Does this mean we’re back to bad news is good and the more bad news we get the better for stocks because central banks will continue to goose stock and bond markets in order to prolong any day of reckoning?
Well, for now, it appears so. Relief for investors, “they’ll never let it happen”. What’s the “it”? We’re sure that a 10% fall in stocks didn’t use to be a problem. That was then and this is now.
Before we move on to share some information on this “ recovery” we find it difficult to believe that the seriousness of a NATO member, Turkey, along with its Saudi partner sending troops into Syria is not more widely reported.
Fortunately, it appears that Russia (and Iran…and Israel) is aware (they’re actually legally in Syria) of the consequences of retaliation and, for now, will not bite at the bait. At all stages they understand it is best to refuse the invitation to war from US allies but have indicated strongly that if pushed too far it will not be Istanbul that gets a “nuke” for breakfast but some smug politicos in DC, etc….
Back to econs and investment matters. Ok, so we had a slight hic-up around the most recent Japan stimulus failure but that’s all in the past as of today too, as the title of this missive suggests.
Just to put some colour on the latest Japanese attempt to do their part it might be easier to timeline it.
Timeline of Bank of Japan’s Kuroda-san (BOJ Governor) Negative Interest Policy Move (NIRP).
- Jan 21st. Kuroda-San states to market there will be no negative interest rates in Japan.
- Jan 22nd. Finance Minister, Amari-San, the famed designer of Abenomics, resigns on bribery allegations.
- Kuroda-San goes to Swiss economic snow love inn, Davos, to mix with World Leading (Keynesian, there are no others anymore) Economists.
- Jan 29/30th.Returns from Davos with a Negative Interest Rate policy and the promise of more to come.
- Jan 30th. Japanese stocks rise, Yen falls. Success for Kuroda.
- Feb 1 (first business day after the 29th) to 14th. Yen goes ballistic (NIRP meant to send currency down) stock market craters. Complete failure for Kuroda.
- BOJ threatens more of this failed policy until it works.
This takes us back to Kuroda-San’s comments from a conference (BOJ sponsored) in Tokyo from April last year.
I trust that many of you are familiar with the story of Peter Pan, in which it says, “the moment you doubt whether you can fly, you cease forever to be able to do it.” Yes, what we need is a positive attitude and conviction.
This honest summary best describes the efforts of central banks better than just about anything we’ve read in recent times. (EU’s Jean-Claude Junker’s, “when things get serious you have to lie”, is hard to beat).
Central Banking has long lost sensible decision making policy and the only mandate these days is doing something when stock markets look shaky and fixed interest liquidity gets scary whilst your knees are knocking together as “recession” looms larger and larger.
Bottom line, the effects of these policies are getting less and less as expansion of credit continues to fall in a grossly over-indebted (don’t even think about the derivative overlay, no policy maker does) drives the devilish deflationary monster in asset markets. Ironically, this is what policymakers have been trying to avoid over the last 7 years!!!! That’s why you can’t work out actually where all the money has gone (we think China built some infrastructure, though).
“People are very spooked about what they can’t see, and at the moment they can’t see where global growth will come from,” Justin Urquhart Stewart, co-founder of Seven Investment Management in London, told Bloomberg last week. “In a market like this, less certainty around the U.S. election cycle will add further nerves. The last thing investors need is more background noise.”
Anyway, thanks for interest rate rise, hope we can have more.

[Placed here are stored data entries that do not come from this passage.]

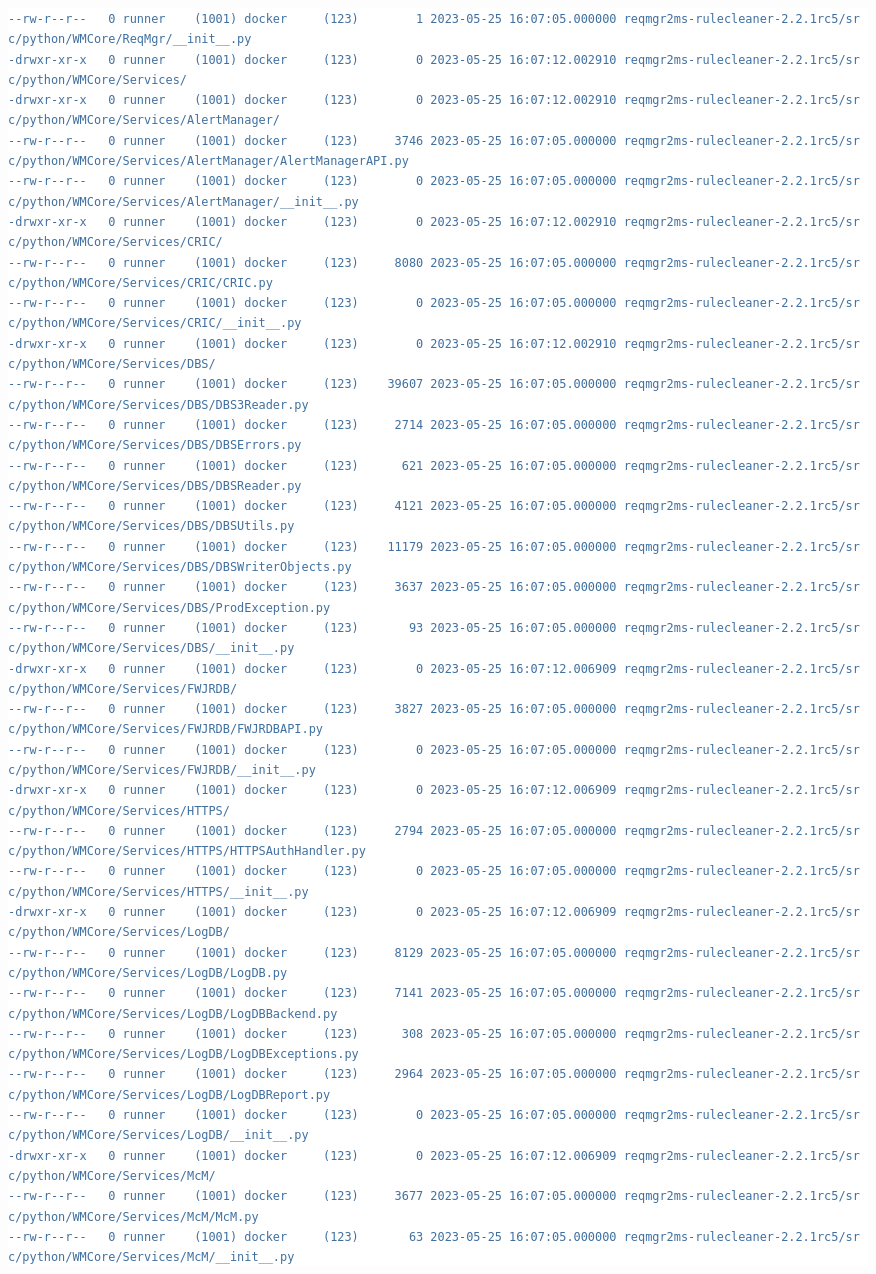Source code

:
 ```diff
--rw-r--r--   0 runner    (1001) docker     (123)        1 2023-05-25 16:07:05.000000 reqmgr2ms-rulecleaner-2.2.1rc5/src/python/WMCore/ReqMgr/__init__.py
-drwxr-xr-x   0 runner    (1001) docker     (123)        0 2023-05-25 16:07:12.002910 reqmgr2ms-rulecleaner-2.2.1rc5/src/python/WMCore/Services/
-drwxr-xr-x   0 runner    (1001) docker     (123)        0 2023-05-25 16:07:12.002910 reqmgr2ms-rulecleaner-2.2.1rc5/src/python/WMCore/Services/AlertManager/
--rw-r--r--   0 runner    (1001) docker     (123)     3746 2023-05-25 16:07:05.000000 reqmgr2ms-rulecleaner-2.2.1rc5/src/python/WMCore/Services/AlertManager/AlertManagerAPI.py
--rw-r--r--   0 runner    (1001) docker     (123)        0 2023-05-25 16:07:05.000000 reqmgr2ms-rulecleaner-2.2.1rc5/src/python/WMCore/Services/AlertManager/__init__.py
-drwxr-xr-x   0 runner    (1001) docker     (123)        0 2023-05-25 16:07:12.002910 reqmgr2ms-rulecleaner-2.2.1rc5/src/python/WMCore/Services/CRIC/
--rw-r--r--   0 runner    (1001) docker     (123)     8080 2023-05-25 16:07:05.000000 reqmgr2ms-rulecleaner-2.2.1rc5/src/python/WMCore/Services/CRIC/CRIC.py
--rw-r--r--   0 runner    (1001) docker     (123)        0 2023-05-25 16:07:05.000000 reqmgr2ms-rulecleaner-2.2.1rc5/src/python/WMCore/Services/CRIC/__init__.py
-drwxr-xr-x   0 runner    (1001) docker     (123)        0 2023-05-25 16:07:12.002910 reqmgr2ms-rulecleaner-2.2.1rc5/src/python/WMCore/Services/DBS/
--rw-r--r--   0 runner    (1001) docker     (123)    39607 2023-05-25 16:07:05.000000 reqmgr2ms-rulecleaner-2.2.1rc5/src/python/WMCore/Services/DBS/DBS3Reader.py
--rw-r--r--   0 runner    (1001) docker     (123)     2714 2023-05-25 16:07:05.000000 reqmgr2ms-rulecleaner-2.2.1rc5/src/python/WMCore/Services/DBS/DBSErrors.py
--rw-r--r--   0 runner    (1001) docker     (123)      621 2023-05-25 16:07:05.000000 reqmgr2ms-rulecleaner-2.2.1rc5/src/python/WMCore/Services/DBS/DBSReader.py
--rw-r--r--   0 runner    (1001) docker     (123)     4121 2023-05-25 16:07:05.000000 reqmgr2ms-rulecleaner-2.2.1rc5/src/python/WMCore/Services/DBS/DBSUtils.py
--rw-r--r--   0 runner    (1001) docker     (123)    11179 2023-05-25 16:07:05.000000 reqmgr2ms-rulecleaner-2.2.1rc5/src/python/WMCore/Services/DBS/DBSWriterObjects.py
--rw-r--r--   0 runner    (1001) docker     (123)     3637 2023-05-25 16:07:05.000000 reqmgr2ms-rulecleaner-2.2.1rc5/src/python/WMCore/Services/DBS/ProdException.py
--rw-r--r--   0 runner    (1001) docker     (123)       93 2023-05-25 16:07:05.000000 reqmgr2ms-rulecleaner-2.2.1rc5/src/python/WMCore/Services/DBS/__init__.py
-drwxr-xr-x   0 runner    (1001) docker     (123)        0 2023-05-25 16:07:12.006909 reqmgr2ms-rulecleaner-2.2.1rc5/src/python/WMCore/Services/FWJRDB/
--rw-r--r--   0 runner    (1001) docker     (123)     3827 2023-05-25 16:07:05.000000 reqmgr2ms-rulecleaner-2.2.1rc5/src/python/WMCore/Services/FWJRDB/FWJRDBAPI.py
--rw-r--r--   0 runner    (1001) docker     (123)        0 2023-05-25 16:07:05.000000 reqmgr2ms-rulecleaner-2.2.1rc5/src/python/WMCore/Services/FWJRDB/__init__.py
-drwxr-xr-x   0 runner    (1001) docker     (123)        0 2023-05-25 16:07:12.006909 reqmgr2ms-rulecleaner-2.2.1rc5/src/python/WMCore/Services/HTTPS/
--rw-r--r--   0 runner    (1001) docker     (123)     2794 2023-05-25 16:07:05.000000 reqmgr2ms-rulecleaner-2.2.1rc5/src/python/WMCore/Services/HTTPS/HTTPSAuthHandler.py
--rw-r--r--   0 runner    (1001) docker     (123)        0 2023-05-25 16:07:05.000000 reqmgr2ms-rulecleaner-2.2.1rc5/src/python/WMCore/Services/HTTPS/__init__.py
-drwxr-xr-x   0 runner    (1001) docker     (123)        0 2023-05-25 16:07:12.006909 reqmgr2ms-rulecleaner-2.2.1rc5/src/python/WMCore/Services/LogDB/
--rw-r--r--   0 runner    (1001) docker     (123)     8129 2023-05-25 16:07:05.000000 reqmgr2ms-rulecleaner-2.2.1rc5/src/python/WMCore/Services/LogDB/LogDB.py
--rw-r--r--   0 runner    (1001) docker     (123)     7141 2023-05-25 16:07:05.000000 reqmgr2ms-rulecleaner-2.2.1rc5/src/python/WMCore/Services/LogDB/LogDBBackend.py
--rw-r--r--   0 runner    (1001) docker     (123)      308 2023-05-25 16:07:05.000000 reqmgr2ms-rulecleaner-2.2.1rc5/src/python/WMCore/Services/LogDB/LogDBExceptions.py
--rw-r--r--   0 runner    (1001) docker     (123)     2964 2023-05-25 16:07:05.000000 reqmgr2ms-rulecleaner-2.2.1rc5/src/python/WMCore/Services/LogDB/LogDBReport.py
--rw-r--r--   0 runner    (1001) docker     (123)        0 2023-05-25 16:07:05.000000 reqmgr2ms-rulecleaner-2.2.1rc5/src/python/WMCore/Services/LogDB/__init__.py
-drwxr-xr-x   0 runner    (1001) docker     (123)        0 2023-05-25 16:07:12.006909 reqmgr2ms-rulecleaner-2.2.1rc5/src/python/WMCore/Services/McM/
--rw-r--r--   0 runner    (1001) docker     (123)     3677 2023-05-25 16:07:05.000000 reqmgr2ms-rulecleaner-2.2.1rc5/src/python/WMCore/Services/McM/McM.py
--rw-r--r--   0 runner    (1001) docker     (123)       63 2023-05-25 16:07:05.000000 reqmgr2ms-rulecleaner-2.2.1rc5/src/python/WMCore/Services/McM/__init__.py
```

The rise of Gold on the back of all this is good and the fixed US/Global economy is not the most interesting anomaly in the space.
On the main US Commodity exchange, COMEX, seriously, 542 paper claims to every physical ounce of Gold??!!
Oh yeah, “they find it from somewhere, they’ll never let it happen”.


The Comex is not too far from the main event. We’ve often mentioned the unreformed, protect at all costs, “too Big to Fail” Financial Monsters existential crisis.
The bellwether of Too Big To Bail or Fail may well be Deutsche Bank and with it the German government. Someone is getting very nervous here!!
Ironically, the 2 charts below refer to Credit Default Swaps, supposedly, insurance against an institution’s corporate debt failure. As we found in 2008/09, who the F*#% will pay? Governments, again? Whether they will or won’t pay may not matter, for the moment let’s simply look at them as indicators.


Fixed?

And finally, again, for the 4th time in 4 years, just to help you understand, everything you need to know about modern banking failure is contained in the following chart.

Smartest guys in the room will tell you it all “nets” out, everyone owes everyone and why not, they’re the ones who’s credibility relies on its continuation. But there is no room for error and that error may well be in play right now as you read this.
Another round of central bank “all in” policy will have less and less effect but in that short term, a couple of short term rally’s may buy a little more time, for the brave.